Ces trois chouettes ont la tête ronde — presque triangulaire
chez l'effraie. Elles diffèrent donc nettement des hiboux, dont la tête s'orne
de deux aigrettes de plumes, en forme d'oreilles. Il ne sera pas question ici
du grand-duc, rarissime, et qui habite les grandes forêts de montagnes, ni du
hibou brachyote qui fréquente les marais et émigre en bandes considérables, pas
plus que du hibou commun qui se cantonne lui aussi dans les bois, d'où nous
arrivent de temps à autre ses cou-hou étouffés par l'éloignement.
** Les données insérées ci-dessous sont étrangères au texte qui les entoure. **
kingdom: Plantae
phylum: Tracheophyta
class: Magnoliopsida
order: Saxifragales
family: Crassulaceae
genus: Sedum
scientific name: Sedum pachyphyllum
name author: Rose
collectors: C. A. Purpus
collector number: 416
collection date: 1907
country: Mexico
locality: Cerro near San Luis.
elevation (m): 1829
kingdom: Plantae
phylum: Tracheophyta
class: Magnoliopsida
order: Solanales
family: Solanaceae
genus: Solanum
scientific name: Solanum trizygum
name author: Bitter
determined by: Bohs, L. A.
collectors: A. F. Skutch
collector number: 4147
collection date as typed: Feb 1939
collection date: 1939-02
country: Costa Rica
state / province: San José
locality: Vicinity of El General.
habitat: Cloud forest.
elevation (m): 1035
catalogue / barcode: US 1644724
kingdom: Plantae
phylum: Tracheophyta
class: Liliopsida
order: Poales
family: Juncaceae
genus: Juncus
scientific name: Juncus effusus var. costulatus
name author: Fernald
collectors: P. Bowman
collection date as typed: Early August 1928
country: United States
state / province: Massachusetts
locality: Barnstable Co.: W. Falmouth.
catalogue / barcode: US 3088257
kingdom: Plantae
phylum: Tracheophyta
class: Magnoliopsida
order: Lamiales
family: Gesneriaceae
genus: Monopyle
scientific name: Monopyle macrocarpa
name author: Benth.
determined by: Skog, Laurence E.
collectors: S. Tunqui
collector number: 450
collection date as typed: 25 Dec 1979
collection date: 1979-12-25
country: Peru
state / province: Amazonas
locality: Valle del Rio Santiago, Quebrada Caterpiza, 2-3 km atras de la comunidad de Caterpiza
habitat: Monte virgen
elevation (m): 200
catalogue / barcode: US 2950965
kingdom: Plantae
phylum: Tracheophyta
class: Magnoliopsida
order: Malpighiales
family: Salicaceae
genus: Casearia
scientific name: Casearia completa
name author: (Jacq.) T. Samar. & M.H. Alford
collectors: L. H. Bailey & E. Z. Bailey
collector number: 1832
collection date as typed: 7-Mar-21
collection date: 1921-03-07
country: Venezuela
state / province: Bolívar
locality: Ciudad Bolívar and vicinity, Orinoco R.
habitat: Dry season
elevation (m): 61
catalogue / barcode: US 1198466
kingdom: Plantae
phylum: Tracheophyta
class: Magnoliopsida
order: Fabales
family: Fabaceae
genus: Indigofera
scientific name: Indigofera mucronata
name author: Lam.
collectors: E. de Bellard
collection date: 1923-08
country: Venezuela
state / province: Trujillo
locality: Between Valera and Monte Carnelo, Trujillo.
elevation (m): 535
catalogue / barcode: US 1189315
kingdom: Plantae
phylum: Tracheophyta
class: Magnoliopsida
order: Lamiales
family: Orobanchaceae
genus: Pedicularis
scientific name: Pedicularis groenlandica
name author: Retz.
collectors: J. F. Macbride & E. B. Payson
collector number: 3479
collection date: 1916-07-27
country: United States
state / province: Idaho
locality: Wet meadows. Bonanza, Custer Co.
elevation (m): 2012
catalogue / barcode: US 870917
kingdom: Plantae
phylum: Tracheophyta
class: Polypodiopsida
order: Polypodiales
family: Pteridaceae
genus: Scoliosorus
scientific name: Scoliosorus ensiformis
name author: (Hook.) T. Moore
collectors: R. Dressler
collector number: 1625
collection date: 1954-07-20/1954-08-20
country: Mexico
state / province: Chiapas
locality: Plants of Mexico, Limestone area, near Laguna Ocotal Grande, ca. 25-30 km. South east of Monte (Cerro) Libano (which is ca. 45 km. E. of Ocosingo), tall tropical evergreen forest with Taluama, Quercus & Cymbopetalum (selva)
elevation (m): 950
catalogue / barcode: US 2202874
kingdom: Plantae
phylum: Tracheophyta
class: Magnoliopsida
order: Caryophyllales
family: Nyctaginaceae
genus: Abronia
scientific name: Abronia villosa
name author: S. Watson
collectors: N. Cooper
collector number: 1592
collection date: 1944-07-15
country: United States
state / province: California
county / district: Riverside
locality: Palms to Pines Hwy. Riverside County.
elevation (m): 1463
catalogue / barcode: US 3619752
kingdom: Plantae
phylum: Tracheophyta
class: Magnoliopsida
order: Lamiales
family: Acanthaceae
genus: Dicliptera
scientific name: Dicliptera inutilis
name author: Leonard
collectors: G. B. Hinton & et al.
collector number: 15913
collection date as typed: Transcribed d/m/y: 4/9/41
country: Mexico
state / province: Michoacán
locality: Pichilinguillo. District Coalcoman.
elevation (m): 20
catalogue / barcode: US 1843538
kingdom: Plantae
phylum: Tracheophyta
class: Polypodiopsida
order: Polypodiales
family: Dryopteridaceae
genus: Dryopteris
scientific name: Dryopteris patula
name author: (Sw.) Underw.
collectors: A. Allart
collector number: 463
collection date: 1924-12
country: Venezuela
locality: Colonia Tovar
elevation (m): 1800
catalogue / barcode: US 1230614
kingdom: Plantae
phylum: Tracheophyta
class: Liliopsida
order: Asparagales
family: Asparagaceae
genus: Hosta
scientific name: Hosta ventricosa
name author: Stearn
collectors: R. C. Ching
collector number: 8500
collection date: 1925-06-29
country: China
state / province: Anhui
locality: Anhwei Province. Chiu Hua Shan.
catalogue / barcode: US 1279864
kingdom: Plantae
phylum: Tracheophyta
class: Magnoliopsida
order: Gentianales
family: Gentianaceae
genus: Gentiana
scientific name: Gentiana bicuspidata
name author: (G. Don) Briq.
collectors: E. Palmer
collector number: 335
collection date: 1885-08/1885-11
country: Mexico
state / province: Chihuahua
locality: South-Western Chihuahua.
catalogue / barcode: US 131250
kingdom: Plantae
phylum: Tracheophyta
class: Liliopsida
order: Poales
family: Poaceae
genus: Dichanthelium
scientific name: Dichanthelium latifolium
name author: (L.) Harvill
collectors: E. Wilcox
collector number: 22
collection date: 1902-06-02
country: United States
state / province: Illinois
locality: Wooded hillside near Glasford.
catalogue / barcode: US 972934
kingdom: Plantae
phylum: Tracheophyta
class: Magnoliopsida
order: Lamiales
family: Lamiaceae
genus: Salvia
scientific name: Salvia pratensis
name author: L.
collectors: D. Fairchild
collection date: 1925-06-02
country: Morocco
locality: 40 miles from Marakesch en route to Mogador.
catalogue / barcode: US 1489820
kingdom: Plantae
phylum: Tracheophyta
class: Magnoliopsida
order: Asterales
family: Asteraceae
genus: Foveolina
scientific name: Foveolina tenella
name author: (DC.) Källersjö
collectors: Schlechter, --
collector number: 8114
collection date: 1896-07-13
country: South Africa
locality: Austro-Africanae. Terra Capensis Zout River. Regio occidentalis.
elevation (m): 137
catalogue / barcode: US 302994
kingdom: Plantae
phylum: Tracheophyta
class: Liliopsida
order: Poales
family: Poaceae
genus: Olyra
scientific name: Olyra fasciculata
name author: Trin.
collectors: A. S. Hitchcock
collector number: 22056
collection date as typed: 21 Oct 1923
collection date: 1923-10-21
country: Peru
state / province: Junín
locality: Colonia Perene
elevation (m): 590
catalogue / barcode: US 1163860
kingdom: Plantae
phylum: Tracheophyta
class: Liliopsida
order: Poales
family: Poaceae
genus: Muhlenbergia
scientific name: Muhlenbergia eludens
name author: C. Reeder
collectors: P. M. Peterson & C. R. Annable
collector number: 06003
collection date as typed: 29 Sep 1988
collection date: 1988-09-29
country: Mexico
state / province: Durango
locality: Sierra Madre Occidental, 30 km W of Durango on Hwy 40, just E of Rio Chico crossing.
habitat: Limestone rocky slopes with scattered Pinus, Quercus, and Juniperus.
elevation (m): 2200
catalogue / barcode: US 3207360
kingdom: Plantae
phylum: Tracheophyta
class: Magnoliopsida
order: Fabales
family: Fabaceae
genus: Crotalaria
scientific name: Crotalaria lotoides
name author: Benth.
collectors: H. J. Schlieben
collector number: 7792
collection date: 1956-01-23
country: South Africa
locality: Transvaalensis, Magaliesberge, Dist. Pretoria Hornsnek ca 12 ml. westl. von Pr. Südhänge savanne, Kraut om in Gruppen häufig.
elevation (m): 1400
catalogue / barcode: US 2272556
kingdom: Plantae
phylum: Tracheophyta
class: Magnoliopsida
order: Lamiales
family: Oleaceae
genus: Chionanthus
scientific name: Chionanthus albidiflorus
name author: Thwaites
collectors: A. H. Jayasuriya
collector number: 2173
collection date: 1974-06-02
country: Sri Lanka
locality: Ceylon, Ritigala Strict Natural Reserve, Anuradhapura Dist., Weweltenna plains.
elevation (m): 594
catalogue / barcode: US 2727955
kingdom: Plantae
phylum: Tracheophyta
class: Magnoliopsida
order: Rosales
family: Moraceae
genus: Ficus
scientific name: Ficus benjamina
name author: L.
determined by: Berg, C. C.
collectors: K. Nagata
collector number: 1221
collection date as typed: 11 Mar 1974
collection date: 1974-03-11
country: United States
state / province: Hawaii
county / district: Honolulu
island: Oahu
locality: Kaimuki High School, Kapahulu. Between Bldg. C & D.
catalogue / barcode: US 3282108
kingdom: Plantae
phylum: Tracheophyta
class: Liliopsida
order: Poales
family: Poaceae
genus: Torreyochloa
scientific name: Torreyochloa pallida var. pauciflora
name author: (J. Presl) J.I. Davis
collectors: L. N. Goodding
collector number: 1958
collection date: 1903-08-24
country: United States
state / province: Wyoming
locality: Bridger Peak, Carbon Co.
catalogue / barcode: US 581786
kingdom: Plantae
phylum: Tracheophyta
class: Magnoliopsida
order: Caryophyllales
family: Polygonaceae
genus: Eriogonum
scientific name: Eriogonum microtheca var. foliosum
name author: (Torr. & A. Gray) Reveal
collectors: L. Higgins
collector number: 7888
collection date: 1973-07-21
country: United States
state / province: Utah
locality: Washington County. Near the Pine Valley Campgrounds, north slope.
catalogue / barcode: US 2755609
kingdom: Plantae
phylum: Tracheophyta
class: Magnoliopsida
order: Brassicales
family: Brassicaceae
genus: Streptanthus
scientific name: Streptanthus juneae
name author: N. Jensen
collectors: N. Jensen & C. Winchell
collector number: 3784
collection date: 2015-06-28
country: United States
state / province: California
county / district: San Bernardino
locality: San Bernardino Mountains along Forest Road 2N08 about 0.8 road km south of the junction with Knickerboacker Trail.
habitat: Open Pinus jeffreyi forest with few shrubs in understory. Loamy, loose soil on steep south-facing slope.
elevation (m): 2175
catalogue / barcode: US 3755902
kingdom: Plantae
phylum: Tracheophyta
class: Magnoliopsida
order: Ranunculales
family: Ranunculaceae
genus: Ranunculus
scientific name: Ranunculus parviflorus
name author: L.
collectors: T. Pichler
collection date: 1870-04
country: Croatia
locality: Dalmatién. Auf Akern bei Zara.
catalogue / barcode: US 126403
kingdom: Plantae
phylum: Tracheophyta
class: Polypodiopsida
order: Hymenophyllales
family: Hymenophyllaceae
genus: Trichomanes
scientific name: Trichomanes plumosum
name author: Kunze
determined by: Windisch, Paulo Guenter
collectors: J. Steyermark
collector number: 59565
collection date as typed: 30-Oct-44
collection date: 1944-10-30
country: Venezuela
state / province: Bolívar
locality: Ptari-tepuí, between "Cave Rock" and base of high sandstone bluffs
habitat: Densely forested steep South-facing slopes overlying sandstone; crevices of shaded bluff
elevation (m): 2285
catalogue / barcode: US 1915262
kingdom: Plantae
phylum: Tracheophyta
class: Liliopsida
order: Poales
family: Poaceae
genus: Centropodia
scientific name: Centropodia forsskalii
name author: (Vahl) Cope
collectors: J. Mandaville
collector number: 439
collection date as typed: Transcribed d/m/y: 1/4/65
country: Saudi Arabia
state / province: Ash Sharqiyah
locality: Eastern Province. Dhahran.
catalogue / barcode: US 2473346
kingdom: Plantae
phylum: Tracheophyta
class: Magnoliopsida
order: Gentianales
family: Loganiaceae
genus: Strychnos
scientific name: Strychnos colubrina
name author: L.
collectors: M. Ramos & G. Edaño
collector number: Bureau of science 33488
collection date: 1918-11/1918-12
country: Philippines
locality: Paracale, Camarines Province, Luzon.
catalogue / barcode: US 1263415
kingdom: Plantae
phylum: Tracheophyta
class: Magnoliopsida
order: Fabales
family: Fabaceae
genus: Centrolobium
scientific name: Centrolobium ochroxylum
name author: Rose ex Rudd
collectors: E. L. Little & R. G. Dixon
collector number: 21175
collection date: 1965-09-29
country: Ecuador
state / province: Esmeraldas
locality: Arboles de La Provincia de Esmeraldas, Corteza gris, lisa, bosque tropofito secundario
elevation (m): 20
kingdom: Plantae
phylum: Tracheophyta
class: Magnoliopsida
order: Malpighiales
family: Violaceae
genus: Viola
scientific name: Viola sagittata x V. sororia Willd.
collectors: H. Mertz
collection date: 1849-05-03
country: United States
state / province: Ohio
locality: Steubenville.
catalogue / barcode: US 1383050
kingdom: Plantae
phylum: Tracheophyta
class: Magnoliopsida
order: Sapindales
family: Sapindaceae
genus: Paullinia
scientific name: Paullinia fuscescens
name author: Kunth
Mais, dans la moitié méridionale de la France, on rencontre
une charmante espèce de petite taille : le scops ou petit-duc, pas plus gros
qu'une grive. Il ne redoute aucunement le voisinage de l'homme et vient
familièrement chanter dans nos parcs et dans nos jardins, même aux abords des
villes. Sa note unique : tiô, est aussi cristalline que celle de
l'alyte, le petit crapaud chanteur des nuits de printemps et d'été ; un
peu plus sonore peut-être, mais, à distance, il est souvent difficile de les
distinguer. Dans mes souvenirs, elle évoque les longues soirées de juin,
embaumées du parfum de la vigne en fleur, sur les échalas de laquelle il venait
se percher et jeter par intervalles son appel limpide.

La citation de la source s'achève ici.